Additional Data from TREC CAsT
We provide the data from previous years' TREC CAsT below. The iKAT topics are similar, with the addition of the Personal Text Knowledge Base. For more information on TREC CAsT, see the website and read the overview papers [2019] [2020] [2021] [2022]

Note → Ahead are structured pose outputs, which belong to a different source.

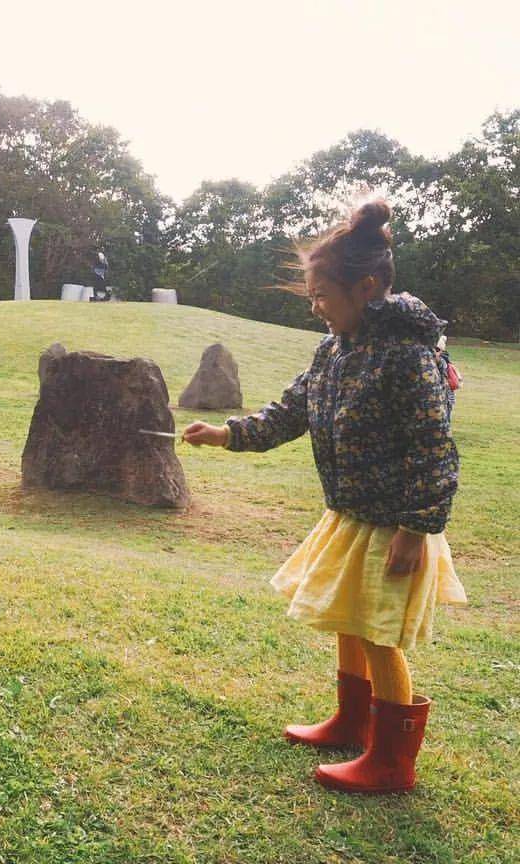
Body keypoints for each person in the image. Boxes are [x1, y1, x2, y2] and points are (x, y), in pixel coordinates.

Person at [182, 200, 465, 794]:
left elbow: (432, 447)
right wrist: (227, 433)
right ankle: (351, 721)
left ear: (366, 288)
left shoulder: (408, 355)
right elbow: (291, 412)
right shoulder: (334, 351)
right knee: (347, 619)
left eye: (323, 297)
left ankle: (391, 761)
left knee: (377, 633)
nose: (316, 308)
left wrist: (417, 528)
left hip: (395, 523)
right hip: (351, 514)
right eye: (311, 298)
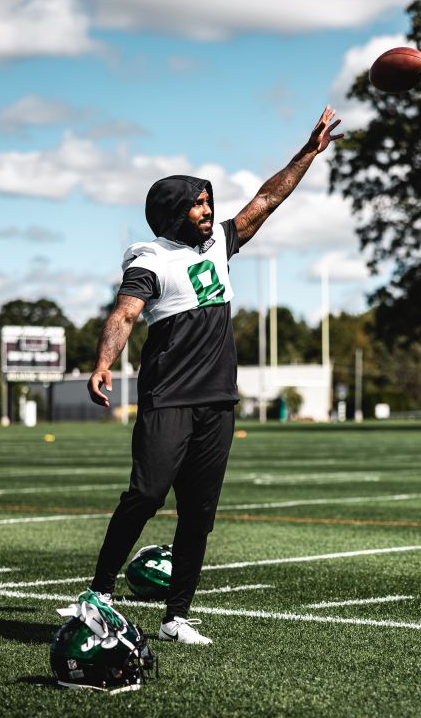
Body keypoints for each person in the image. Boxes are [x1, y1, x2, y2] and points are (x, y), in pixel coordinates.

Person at [78, 106, 344, 645]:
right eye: (196, 203)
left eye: (207, 200)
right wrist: (104, 363)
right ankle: (100, 592)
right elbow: (125, 313)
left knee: (199, 514)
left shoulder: (221, 242)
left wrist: (307, 154)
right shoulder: (150, 257)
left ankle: (176, 616)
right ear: (173, 211)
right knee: (147, 493)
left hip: (218, 398)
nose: (207, 209)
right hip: (168, 395)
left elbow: (266, 201)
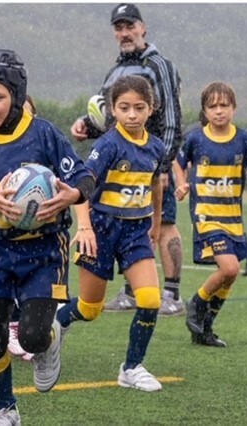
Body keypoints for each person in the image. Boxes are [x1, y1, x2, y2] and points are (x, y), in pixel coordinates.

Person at [0, 49, 94, 426]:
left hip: (45, 251)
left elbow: (84, 177)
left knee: (30, 337)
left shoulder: (43, 133)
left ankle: (49, 340)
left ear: (16, 95)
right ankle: (6, 409)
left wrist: (72, 195)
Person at [70, 3, 185, 316]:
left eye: (130, 26)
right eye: (119, 28)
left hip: (149, 161)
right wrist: (87, 125)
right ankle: (132, 291)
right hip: (118, 164)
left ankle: (171, 293)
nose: (124, 33)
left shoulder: (158, 65)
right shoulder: (116, 70)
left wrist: (164, 164)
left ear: (143, 27)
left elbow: (172, 117)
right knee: (124, 221)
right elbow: (108, 115)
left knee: (163, 224)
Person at [58, 75, 165, 392]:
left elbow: (156, 184)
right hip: (101, 230)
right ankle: (58, 321)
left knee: (150, 300)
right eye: (124, 108)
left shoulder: (156, 147)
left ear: (151, 108)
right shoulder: (107, 145)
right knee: (89, 309)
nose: (132, 114)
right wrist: (85, 227)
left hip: (136, 233)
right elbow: (83, 185)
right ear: (113, 110)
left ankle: (131, 367)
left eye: (139, 108)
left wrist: (156, 224)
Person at [173, 81, 247, 348]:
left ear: (234, 108)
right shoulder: (196, 138)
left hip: (233, 218)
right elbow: (178, 163)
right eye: (212, 106)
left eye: (224, 105)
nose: (218, 111)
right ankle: (196, 303)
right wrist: (181, 183)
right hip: (206, 215)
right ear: (205, 111)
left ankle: (205, 328)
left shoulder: (243, 138)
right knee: (230, 267)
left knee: (230, 275)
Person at [7, 93, 38, 363]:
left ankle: (29, 329)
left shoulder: (43, 145)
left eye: (28, 113)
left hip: (39, 232)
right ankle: (12, 326)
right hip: (4, 231)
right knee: (12, 279)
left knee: (35, 282)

Note. TREC CAsT did not include a PTKB but you can be creative and modify the data according to your needs. Also, TREC CAsT used different collections (Wikipedia, KILT, MS MARCO, etc.) at different stages. iKAT is using a subset of the recently released ClueWeb22-B.
CAsT Year 4 (2022)
File | Description |
---|---|
2022_automatic_evaluation_topics_tree_v1.0.json | Contains each conversation tree (topic) with an automatic rewrite generated for each user utterance. |
2022_evaluation_topics_turn_ids.json | Contains each conversation tree (topic) with the resolved query for each user utterance. |
2022_evaluation_topics_tree_v1.0.json | Contains all ids that responses/ranked passages need to be returned for. |
2022_evaluation_topics_flattened_duplicated_v1.0.json | Contains all possible conversation paths across all the conversation trees. |
CAsT Year 3 (2021)
File | Description |
---|---|
2021_automatic_evaluation_topics_v1.0.json | 25 primary evaluation topics in JSON format. Variant: Automatic |
2021_manual_evaluation_topics_v1.0.json | 25 primary evaluation topics in JSON format. Variant: Manual |
2021qrels.txt | Qrels file for passage ranking task. |
CAsT Year 2 (2020)
File | Description |
---|---|
2020_automatic_evaluation_topics_v1.0.json | 25 primary evaluation topics in JSON format. Variant: Automatic |
2020_manual_evaluation_topics_v1.0.json | 25 primary evaluation topics in JSON format. Variant: Manual |
2020qrels.txt | Qrels file for passage ranking task. |
CAsT Year 1 (2019)
File | Description |
---|---|
train_topics_v1.0.json | 30 example training topics in JSON format. |
evaluation_topics_v1.0.json | 50 evaluation topics in JSON format. |
2019qrels.txt | Official evaluation qrels file for passage ranking task. |
train_qrels.txt | Limited (incomplete) training judegements for 5 topics (approximately 50 turns). The judgments are graded on a three point scale (2 very relevant, 1 relevant, and 0 not relevant). |